→ EXERCISE INSTRUCTIONS
Convert the entries, starting at the first entry and ending at the line containing "आचारविचारांना", into a two-column CSV with the header instruction,transcription and one row per entry. Put each entry's text and its answer in separate quoted fields, replacing any line breaks with spaces.

→ MATERIAL TO PROCESS

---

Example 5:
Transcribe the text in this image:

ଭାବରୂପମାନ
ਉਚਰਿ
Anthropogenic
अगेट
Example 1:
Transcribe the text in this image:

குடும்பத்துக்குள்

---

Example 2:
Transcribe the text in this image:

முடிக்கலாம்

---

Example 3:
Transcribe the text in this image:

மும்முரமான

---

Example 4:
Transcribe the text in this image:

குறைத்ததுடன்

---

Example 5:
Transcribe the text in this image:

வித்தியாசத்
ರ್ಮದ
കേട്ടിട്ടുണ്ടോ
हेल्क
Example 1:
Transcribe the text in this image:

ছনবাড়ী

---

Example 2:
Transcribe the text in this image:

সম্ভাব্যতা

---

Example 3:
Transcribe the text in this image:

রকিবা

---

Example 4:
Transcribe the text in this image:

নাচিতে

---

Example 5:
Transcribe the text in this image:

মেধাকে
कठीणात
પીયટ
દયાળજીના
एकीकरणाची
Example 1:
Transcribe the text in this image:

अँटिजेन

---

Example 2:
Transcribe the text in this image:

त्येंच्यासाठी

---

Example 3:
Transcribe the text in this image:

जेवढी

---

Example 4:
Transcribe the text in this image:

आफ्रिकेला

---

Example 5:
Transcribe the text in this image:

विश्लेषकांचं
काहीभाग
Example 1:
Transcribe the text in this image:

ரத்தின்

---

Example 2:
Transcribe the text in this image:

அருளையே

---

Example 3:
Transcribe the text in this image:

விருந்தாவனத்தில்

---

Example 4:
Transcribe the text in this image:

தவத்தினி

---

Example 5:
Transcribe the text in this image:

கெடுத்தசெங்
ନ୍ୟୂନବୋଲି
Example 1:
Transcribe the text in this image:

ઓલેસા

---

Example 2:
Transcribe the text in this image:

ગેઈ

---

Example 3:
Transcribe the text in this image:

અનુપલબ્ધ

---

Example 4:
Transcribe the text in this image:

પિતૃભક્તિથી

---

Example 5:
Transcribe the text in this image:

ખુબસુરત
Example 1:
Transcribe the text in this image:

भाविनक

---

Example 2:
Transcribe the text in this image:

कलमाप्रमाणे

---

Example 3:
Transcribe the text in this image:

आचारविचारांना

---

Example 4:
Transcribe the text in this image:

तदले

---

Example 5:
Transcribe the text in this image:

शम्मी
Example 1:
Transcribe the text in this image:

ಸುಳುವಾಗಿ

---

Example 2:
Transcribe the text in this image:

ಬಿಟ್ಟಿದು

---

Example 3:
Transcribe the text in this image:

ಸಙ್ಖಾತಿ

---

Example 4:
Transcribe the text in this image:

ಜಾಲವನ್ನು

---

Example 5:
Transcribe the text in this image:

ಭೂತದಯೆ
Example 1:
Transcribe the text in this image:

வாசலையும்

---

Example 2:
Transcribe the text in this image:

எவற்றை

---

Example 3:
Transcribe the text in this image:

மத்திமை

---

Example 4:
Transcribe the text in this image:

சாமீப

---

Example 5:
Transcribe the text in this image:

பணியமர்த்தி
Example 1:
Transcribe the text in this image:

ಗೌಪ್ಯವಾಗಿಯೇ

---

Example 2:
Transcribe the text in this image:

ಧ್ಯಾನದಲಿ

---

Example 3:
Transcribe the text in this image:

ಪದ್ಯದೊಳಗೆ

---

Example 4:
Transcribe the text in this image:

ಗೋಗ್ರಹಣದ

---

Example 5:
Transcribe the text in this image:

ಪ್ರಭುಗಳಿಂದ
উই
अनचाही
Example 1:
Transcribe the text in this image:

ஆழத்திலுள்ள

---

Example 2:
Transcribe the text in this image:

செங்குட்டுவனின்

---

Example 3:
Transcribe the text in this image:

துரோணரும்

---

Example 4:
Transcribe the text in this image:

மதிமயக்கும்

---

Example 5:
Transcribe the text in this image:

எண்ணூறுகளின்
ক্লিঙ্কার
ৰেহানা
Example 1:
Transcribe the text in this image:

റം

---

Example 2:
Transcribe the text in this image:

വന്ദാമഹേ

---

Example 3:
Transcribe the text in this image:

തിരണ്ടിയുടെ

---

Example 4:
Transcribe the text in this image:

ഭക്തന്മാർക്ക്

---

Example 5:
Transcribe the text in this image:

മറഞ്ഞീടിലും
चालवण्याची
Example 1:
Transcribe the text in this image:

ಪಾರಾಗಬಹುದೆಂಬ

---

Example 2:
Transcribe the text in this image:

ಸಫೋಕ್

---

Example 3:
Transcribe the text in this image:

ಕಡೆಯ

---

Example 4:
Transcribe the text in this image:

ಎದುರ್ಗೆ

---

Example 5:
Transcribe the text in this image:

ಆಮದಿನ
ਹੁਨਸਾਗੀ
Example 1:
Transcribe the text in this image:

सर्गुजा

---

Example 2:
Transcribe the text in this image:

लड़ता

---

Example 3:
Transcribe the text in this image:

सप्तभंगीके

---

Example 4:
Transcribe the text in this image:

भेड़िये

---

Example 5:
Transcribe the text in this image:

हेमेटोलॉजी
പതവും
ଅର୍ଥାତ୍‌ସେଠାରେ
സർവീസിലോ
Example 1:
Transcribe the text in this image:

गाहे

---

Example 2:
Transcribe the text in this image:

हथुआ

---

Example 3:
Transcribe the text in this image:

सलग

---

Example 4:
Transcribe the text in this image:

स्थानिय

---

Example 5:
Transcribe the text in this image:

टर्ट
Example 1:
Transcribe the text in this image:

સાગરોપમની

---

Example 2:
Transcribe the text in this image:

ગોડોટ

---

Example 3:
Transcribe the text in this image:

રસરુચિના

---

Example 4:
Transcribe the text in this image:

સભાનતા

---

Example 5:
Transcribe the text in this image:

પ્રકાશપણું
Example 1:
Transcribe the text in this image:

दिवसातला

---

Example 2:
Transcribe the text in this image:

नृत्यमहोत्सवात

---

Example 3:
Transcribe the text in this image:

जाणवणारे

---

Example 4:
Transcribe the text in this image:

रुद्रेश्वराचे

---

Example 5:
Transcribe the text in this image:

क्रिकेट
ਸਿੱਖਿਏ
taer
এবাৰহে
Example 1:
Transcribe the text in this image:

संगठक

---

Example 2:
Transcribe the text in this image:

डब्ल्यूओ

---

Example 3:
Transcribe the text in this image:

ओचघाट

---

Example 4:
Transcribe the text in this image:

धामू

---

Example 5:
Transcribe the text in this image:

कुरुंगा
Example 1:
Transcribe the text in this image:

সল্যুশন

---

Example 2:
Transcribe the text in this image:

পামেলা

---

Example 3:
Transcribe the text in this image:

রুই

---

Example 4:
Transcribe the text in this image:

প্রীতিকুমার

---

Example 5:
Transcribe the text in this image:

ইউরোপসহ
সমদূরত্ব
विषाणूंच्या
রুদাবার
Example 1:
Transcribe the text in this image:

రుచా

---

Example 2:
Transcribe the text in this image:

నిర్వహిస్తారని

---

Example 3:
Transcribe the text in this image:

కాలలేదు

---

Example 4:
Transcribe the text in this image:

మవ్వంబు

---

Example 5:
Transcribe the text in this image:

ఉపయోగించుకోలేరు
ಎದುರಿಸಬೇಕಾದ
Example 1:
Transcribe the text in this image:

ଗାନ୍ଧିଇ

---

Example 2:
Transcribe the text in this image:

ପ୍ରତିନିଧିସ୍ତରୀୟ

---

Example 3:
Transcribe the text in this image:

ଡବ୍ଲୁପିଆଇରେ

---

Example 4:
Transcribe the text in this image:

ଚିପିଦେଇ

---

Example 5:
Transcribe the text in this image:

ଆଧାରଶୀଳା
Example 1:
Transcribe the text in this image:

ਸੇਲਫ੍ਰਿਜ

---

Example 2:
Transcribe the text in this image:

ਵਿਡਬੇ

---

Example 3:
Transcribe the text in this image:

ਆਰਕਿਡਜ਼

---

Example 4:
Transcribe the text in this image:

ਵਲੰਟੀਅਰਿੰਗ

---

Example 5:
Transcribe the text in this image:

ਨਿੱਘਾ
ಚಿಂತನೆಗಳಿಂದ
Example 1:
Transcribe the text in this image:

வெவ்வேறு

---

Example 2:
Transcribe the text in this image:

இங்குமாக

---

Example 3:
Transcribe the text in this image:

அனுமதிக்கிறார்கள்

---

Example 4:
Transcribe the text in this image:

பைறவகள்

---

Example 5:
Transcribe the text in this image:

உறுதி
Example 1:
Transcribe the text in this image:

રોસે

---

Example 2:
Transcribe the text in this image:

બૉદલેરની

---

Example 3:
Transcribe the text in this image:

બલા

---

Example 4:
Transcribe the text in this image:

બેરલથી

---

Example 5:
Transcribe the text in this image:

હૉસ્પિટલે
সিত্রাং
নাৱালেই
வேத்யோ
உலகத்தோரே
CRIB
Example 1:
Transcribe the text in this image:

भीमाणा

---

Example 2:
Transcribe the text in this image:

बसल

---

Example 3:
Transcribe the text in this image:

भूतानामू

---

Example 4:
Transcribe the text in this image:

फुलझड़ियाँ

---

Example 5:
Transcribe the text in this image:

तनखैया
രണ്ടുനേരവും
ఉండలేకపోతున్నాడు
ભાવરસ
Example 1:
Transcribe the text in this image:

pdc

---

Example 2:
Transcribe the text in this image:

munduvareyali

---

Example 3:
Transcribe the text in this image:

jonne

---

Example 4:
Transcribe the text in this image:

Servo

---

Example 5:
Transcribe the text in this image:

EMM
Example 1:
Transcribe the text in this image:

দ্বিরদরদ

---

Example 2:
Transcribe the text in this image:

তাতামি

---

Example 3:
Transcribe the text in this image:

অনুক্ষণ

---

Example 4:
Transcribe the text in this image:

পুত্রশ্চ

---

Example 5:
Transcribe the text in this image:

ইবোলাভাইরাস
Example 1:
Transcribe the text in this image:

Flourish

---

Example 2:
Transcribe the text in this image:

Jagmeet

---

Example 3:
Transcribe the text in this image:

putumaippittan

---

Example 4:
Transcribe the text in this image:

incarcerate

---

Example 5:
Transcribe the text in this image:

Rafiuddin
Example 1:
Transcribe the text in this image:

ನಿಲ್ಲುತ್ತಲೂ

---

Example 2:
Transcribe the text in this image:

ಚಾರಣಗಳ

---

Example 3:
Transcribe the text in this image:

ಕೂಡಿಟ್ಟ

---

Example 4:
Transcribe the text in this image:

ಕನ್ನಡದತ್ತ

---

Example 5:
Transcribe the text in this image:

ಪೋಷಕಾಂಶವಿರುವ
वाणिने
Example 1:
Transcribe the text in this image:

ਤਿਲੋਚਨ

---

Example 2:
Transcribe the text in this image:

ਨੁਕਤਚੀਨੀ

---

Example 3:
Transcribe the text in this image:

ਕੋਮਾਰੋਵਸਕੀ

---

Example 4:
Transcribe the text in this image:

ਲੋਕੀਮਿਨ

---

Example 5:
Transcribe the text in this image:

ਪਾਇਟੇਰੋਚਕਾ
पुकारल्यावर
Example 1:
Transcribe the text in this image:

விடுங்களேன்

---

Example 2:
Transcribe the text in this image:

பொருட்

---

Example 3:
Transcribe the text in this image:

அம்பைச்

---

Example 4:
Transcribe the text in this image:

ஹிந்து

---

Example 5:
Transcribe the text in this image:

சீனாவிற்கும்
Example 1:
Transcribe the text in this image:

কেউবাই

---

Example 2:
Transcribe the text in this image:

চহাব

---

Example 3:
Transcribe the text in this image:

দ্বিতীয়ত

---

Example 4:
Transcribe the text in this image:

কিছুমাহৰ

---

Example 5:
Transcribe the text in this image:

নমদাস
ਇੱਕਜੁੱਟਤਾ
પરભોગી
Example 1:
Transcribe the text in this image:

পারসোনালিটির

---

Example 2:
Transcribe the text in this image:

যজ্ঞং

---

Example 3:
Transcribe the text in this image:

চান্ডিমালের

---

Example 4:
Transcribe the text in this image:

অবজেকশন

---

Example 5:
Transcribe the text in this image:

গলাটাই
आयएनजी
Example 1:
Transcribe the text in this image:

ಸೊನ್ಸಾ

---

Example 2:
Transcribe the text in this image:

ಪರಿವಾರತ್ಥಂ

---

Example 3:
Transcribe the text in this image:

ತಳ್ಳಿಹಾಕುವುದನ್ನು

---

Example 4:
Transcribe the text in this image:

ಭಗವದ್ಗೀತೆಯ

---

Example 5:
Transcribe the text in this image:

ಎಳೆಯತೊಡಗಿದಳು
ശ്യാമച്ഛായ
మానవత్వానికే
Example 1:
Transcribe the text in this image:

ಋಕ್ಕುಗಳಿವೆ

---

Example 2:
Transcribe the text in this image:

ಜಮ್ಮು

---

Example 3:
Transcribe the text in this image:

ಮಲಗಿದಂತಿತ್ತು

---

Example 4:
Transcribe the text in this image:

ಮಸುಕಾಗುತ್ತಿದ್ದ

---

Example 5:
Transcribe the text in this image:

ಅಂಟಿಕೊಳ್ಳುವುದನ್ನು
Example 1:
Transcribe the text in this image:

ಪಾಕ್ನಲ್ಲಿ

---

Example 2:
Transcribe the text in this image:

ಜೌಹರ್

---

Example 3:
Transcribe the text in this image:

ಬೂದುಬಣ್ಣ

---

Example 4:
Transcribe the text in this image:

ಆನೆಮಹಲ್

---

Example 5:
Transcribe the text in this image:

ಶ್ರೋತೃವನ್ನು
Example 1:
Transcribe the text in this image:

→ WRITTEN REPLY
instruction,transcription
"--- Example 5: Transcribe the text in this image:","ଭାବରୂପମାନ ਉਚਰਿ Anthropogenic अगेट"
"Example 1: Transcribe the text in this image:","குடும்பத்துக்குள்"
"--- Example 2: Transcribe the text in this image:","முடிக்கலாம்"
"--- Example 3: Transcribe the text in this image:","மும்முரமான"
"--- Example 4: Transcribe the text in this image:","குறைத்ததுடன்"
"--- Example 5: Transcribe the text in this image:","வித்தியாசத் ರ್ಮದ കേട്ടിട്ടുണ്ടോ हेल्क"
"Example 1: Transcribe the text in this image:","ছনবাড়ী"
"--- Example 2: Transcribe the text in this image:","সম্ভাব্যতা"
"--- Example 3: Transcribe the text in this image:","রকিবা"
"--- Example 4: Transcribe the text in this image:","নাচিতে"
"--- Example 5: Transcribe the text in this image:","মেধাকে कठीणात પીયટ દયાળજીના एकीकरणाची"
"Example 1: Transcribe the text in this image:","अँटिजेन"
"--- Example 2: Transcribe the text in this image:","त्येंच्यासाठी"
"--- Example 3: Transcribe the text in this image:","जेवढी"
"--- Example 4: Transcribe the text in this image:","आफ्रिकेला"
"--- Example 5: Transcribe the text in this image:","विश्लेषकांचं काहीभाग"
"Example 1: Transcribe the text in this image:","ரத்தின்"
"--- Example 2: Transcribe the text in this image:","அருளையே"
"--- Example 3: Transcribe the text in this image:","விருந்தாவனத்தில்"
"--- Example 4: Transcribe the text in this image:","தவத்தினி"
"--- Example 5: Transcribe the text in this image:","கெடுத்தசெங் ନ୍ୟୂନବୋଲି"
"Example 1: Transcribe the text in this image:","ઓલેસા"
"--- Example 2: Transcribe the text in this image:","ગેઈ"
"--- Example 3: Transcribe the text in this image:","અનુપલબ્ધ"
"--- Example 4: Transcribe the text in this image:","પિતૃભક્તિથી"
"--- Example 5: Transcribe the text in this image:","ખુબસુરત"
"Example 1: Transcribe the text in this image:","भाविनक"
"--- Example 2: Transcribe the text in this image:","कलमाप्रमाणे"
"--- Example 3: Transcribe the text in this image:","आचारविचारांना"